ABOUT THIS TASK:
When you reach the line containing "hfov_deg: 67.4" in the data below, reproduce it and every line that follows, exactly and without additions.

DATA SHOWN:
↓
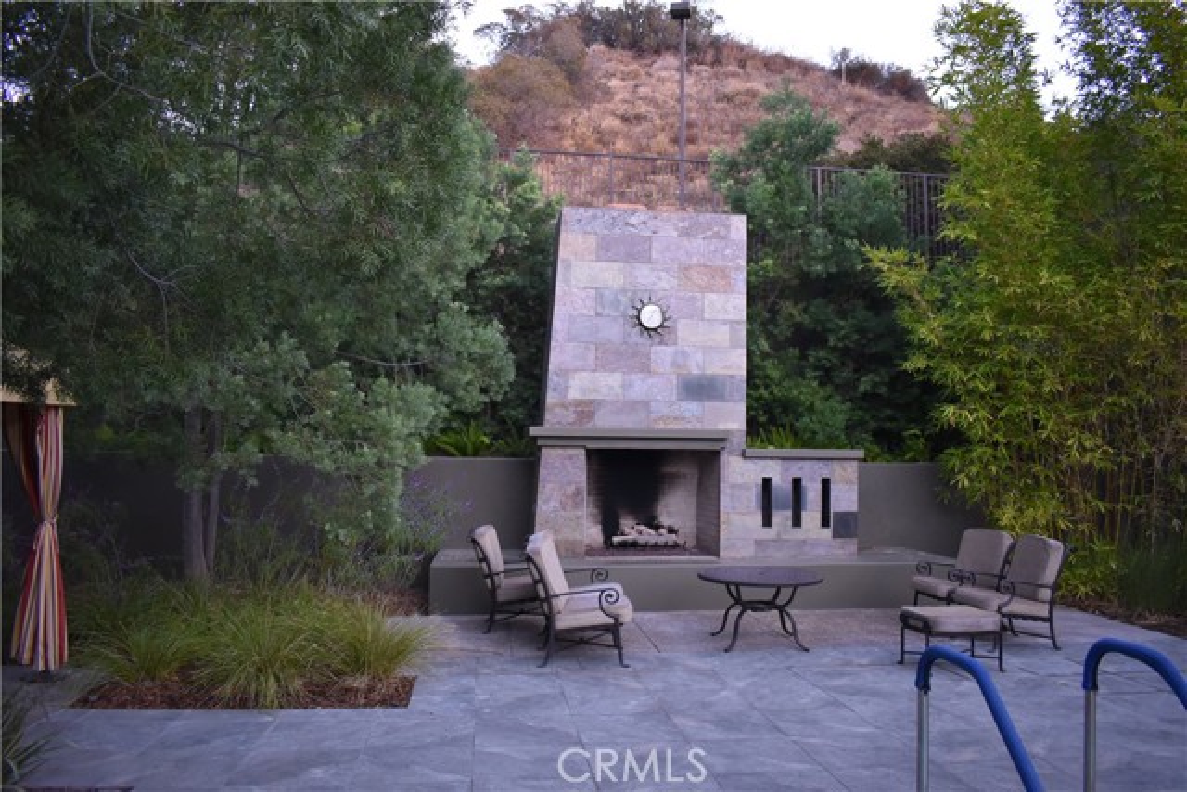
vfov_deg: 48.0
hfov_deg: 67.4
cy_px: 396
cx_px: 594
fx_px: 890
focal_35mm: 27
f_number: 3.5
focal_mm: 18
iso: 800
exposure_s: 1/160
↑
EXERCISE RESPONSE:
hfov_deg: 67.4
cy_px: 396
cx_px: 594
fx_px: 890
focal_35mm: 27
f_number: 3.5
focal_mm: 18
iso: 800
exposure_s: 1/160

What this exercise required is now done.